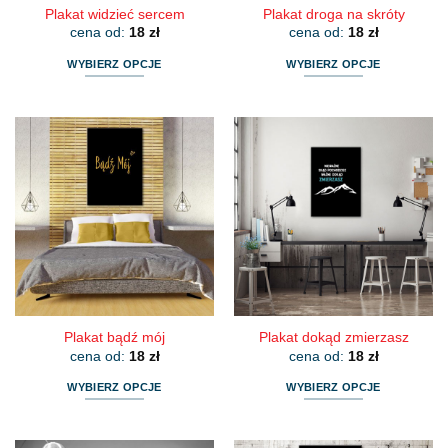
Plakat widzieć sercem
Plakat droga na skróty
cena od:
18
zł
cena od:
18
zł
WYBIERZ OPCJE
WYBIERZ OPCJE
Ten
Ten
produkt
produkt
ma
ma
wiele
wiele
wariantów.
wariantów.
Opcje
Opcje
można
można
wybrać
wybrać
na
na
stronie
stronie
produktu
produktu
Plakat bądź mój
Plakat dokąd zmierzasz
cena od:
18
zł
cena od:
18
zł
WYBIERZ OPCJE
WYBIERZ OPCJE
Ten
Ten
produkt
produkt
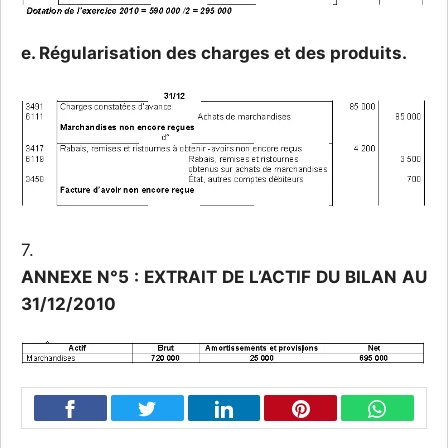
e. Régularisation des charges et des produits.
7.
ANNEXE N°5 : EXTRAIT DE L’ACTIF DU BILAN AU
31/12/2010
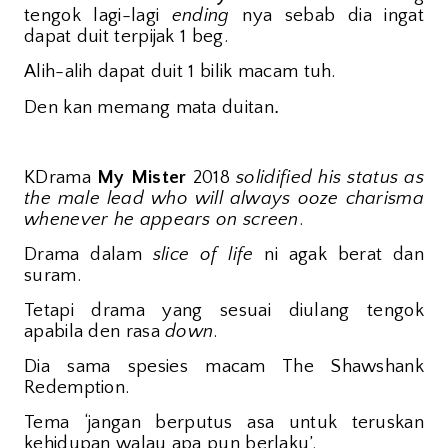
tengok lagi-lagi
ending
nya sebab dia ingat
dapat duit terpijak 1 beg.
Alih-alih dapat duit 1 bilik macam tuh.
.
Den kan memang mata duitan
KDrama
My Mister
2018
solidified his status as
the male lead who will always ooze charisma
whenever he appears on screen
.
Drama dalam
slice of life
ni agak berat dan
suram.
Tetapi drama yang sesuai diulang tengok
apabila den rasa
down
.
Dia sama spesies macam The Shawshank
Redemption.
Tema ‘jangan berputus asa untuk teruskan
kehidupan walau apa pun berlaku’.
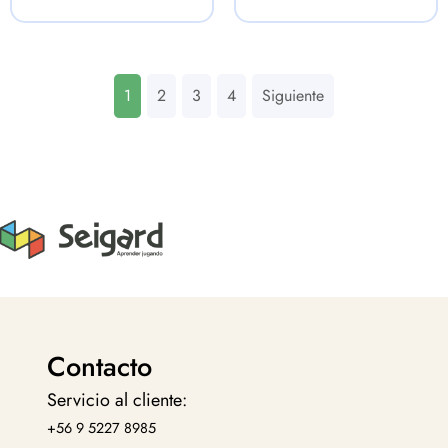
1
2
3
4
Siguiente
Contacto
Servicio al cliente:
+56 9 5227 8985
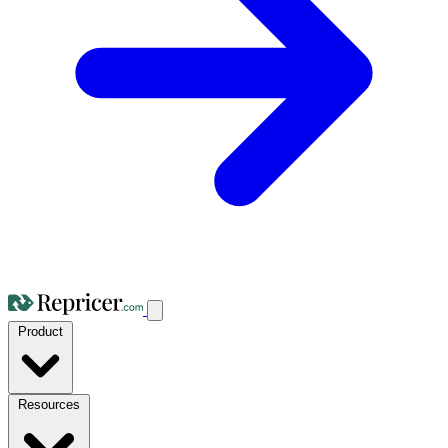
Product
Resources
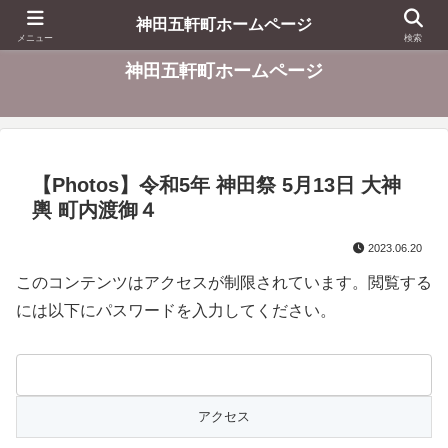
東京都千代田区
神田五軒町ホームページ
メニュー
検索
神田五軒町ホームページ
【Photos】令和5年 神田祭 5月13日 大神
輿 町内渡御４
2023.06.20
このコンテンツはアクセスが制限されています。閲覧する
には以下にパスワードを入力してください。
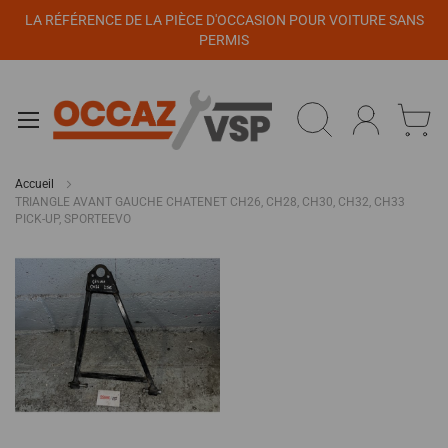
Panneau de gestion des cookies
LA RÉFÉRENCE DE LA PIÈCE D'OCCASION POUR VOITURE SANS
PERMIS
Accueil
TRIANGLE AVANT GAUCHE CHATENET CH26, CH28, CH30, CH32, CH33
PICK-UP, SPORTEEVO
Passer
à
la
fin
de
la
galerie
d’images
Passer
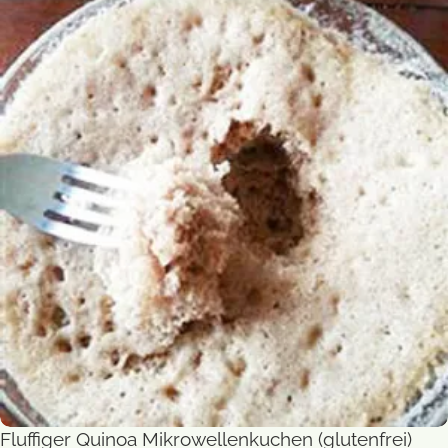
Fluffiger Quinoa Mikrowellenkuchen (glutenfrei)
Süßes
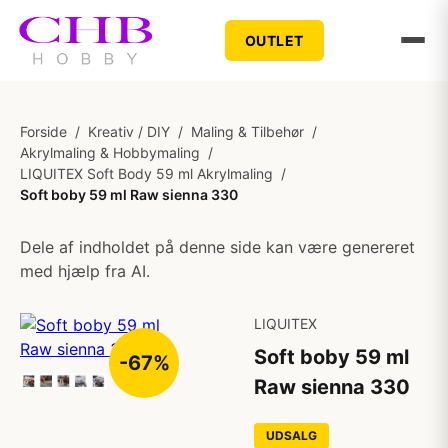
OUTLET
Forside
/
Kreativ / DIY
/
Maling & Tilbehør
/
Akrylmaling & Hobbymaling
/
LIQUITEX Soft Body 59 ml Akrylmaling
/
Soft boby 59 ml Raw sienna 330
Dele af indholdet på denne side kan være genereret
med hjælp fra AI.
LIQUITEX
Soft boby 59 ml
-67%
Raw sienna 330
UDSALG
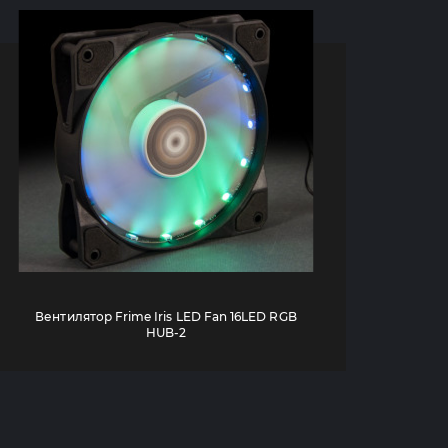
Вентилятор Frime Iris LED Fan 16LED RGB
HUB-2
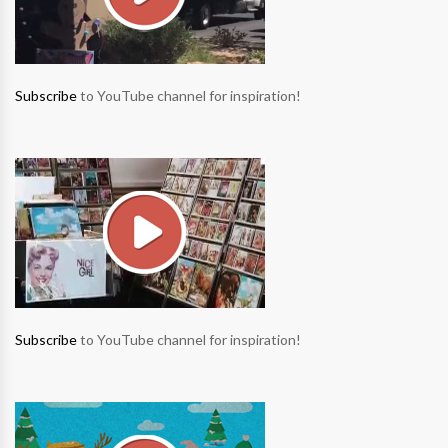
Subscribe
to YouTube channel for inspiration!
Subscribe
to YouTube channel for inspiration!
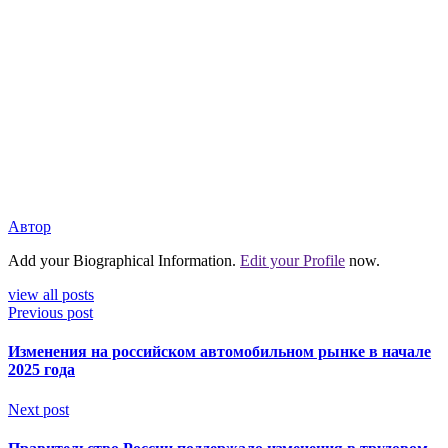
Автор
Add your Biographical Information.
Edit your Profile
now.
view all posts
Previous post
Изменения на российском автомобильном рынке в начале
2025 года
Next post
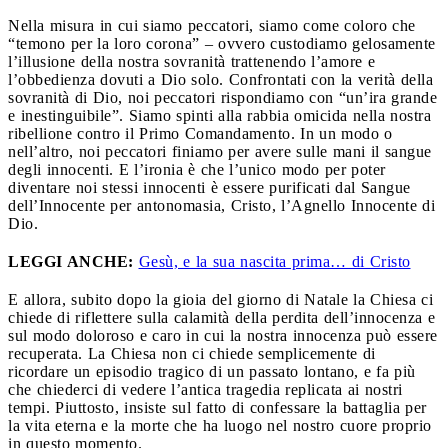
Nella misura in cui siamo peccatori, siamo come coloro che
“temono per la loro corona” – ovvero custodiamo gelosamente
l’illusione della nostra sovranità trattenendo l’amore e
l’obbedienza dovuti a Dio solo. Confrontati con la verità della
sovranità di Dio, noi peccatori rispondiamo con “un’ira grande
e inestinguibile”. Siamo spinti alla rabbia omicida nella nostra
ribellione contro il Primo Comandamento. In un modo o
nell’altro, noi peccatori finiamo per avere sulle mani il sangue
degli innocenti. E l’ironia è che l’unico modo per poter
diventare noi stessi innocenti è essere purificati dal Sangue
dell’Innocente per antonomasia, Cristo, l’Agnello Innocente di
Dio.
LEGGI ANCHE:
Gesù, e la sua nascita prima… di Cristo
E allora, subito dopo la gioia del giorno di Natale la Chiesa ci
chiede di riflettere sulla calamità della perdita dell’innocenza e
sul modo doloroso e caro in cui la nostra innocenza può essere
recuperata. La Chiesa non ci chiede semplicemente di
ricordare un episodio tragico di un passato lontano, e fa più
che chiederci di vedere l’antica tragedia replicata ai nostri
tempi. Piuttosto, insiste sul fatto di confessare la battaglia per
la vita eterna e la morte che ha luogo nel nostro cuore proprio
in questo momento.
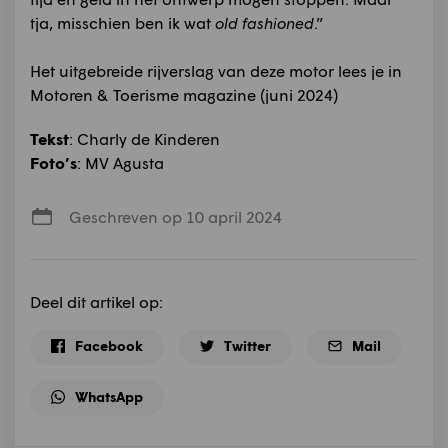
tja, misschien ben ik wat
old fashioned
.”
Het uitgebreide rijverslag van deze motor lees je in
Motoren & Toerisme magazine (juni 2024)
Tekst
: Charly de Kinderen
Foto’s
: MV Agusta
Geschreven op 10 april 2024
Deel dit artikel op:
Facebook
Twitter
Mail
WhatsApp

## YOUR TASK
Copy out every line of text in the material above without changing a word, and leave the pictures out of your answer.

## ANSWER BOX
Plakat widzieć sercem
Plakat droga na skróty
cena od:
18
zł
cena od:
18
zł
WYBIERZ OPCJE
WYBIERZ OPCJE
Ten
Ten
produkt
produkt
ma
ma
wiele
wiele
wariantów.
wariantów.
Opcje
Opcje
można
można
wybrać
wybrać
na
na
stronie
stronie
produktu
produktu
Plakat bądź mój
Plakat dokąd zmierzasz
cena od:
18
zł
cena od:
18
zł
WYBIERZ OPCJE
WYBIERZ OPCJE
Ten
Ten
produkt
produkt
e. Régularisation des charges et des produits.
7.
ANNEXE N°5 : EXTRAIT DE L’ACTIF DU BILAN AU
31/12/2010
tengok lagi-lagi
ending
nya sebab dia ingat
dapat duit terpijak 1 beg.
Alih-alih dapat duit 1 bilik macam tuh.
.
Den kan memang mata duitan
KDrama
My Mister
2018
solidified his status as
the male lead who will always ooze charisma
whenever he appears on screen
.
Drama dalam
slice of life
ni agak berat dan
suram.
Tetapi drama yang sesuai diulang tengok
apabila den rasa
down
.
Dia sama spesies macam The Shawshank
Redemption.
Tema ‘jangan berputus asa untuk teruskan
kehidupan walau apa pun berlaku’.
1
2
3
4
Siguiente
Contacto
Servicio al cliente:
+56 9 5227 8985
Product
Resources
東京都千代田区
神田五軒町ホームページ
メニュー
検索
神田五軒町ホームページ
【Photos】令和5年 神田祭 5月13日 大神
輿 町内渡御４
2023.06.20
このコンテンツはアクセスが制限されています。閲覧する
には以下にパスワードを入力してください。
Panneau de gestion des cookies
LA RÉFÉRENCE DE LA PIÈCE D'OCCASION POUR VOITURE SANS
PERMIS
Accueil
TRIANGLE AVANT GAUCHE CHATENET CH26, CH28, CH30, CH32, CH33
PICK-UP, SPORTEEVO
Passer
à
la
fin
de
la
galerie
d’images
Passer
Fluffiger Quinoa Mikrowellenkuchen (glutenfrei)
Süßes
OUTLET
Forside
/
Kreativ / DIY
/
Maling & Tilbehør
/
Akrylmaling & Hobbymaling
/
LIQUITEX Soft Body 59 ml Akrylmaling
/
Soft boby 59 ml Raw sienna 330
Dele af indholdet på denne side kan være genereret
med hjælp fra AI.
LIQUITEX
Soft boby 59 ml
-67%
Raw sienna 330
UDSALG
Вентилятор Frime Iris LED Fan 16LED RGB
HUB-2
Subscribe
to YouTube channel for inspiration!
Subscribe
to YouTube channel for inspiration!
Автор
Add your Biographical Information.
Edit your Profile
now.
view all posts
Previous post
Изменения на российском автомобильном рынке в начале
2025 года
Next post
Nella misura in cui siamo peccatori, siamo come coloro che
“temono per la loro corona” – ovvero custodiamo gelosamente
l’illusione della nostra sovranità trattenendo l’amore e
l’obbedienza dovuti a Dio solo. Confrontati con la verità della
sovranità di Dio, noi peccatori rispondiamo con “un’ira grande
e inestinguibile”. Siamo spinti alla rabbia omicida nella nostra
ribellione contro il Primo Comandamento. In un modo o
nell’altro, noi peccatori finiamo per avere sulle mani il sangue
degli innocenti. E l’ironia è che l’unico modo per poter
diventare noi stessi innocenti è essere purificati dal Sangue
dell’Innocente per antonomasia, Cristo, l’Agnello Innocente di
Dio.
LEGGI ANCHE:
Gesù, e la sua nascita prima… di Cristo
E allora, subito dopo la gioia del giorno di Natale la Chiesa ci
chiede di riflettere sulla calamità della perdita dell’innocenza e
sul modo doloroso e caro in cui la nostra innocenza può essere
recuperata. La Chiesa non ci chiede semplicemente di
ricordare un episodio tragico di un passato lontano, e fa più
che chiederci di vedere l’antica tragedia replicata ai nostri
tempi. Piuttosto, insiste sul fatto di confessare la battaglia per
la vita eterna e la morte che ha luogo nel nostro cuore proprio
in questo momento.
tja, misschien ben ik wat
old fashioned
.”
Het uitgebreide rijverslag van deze motor lees je in
Motoren & Toerisme magazine (juni 2024)
Tekst
: Charly de Kinderen
Foto’s
: MV Agusta
Geschreven op 10 april 2024
Deel dit artikel op:
Facebook
Twitter
Mail
WhatsApp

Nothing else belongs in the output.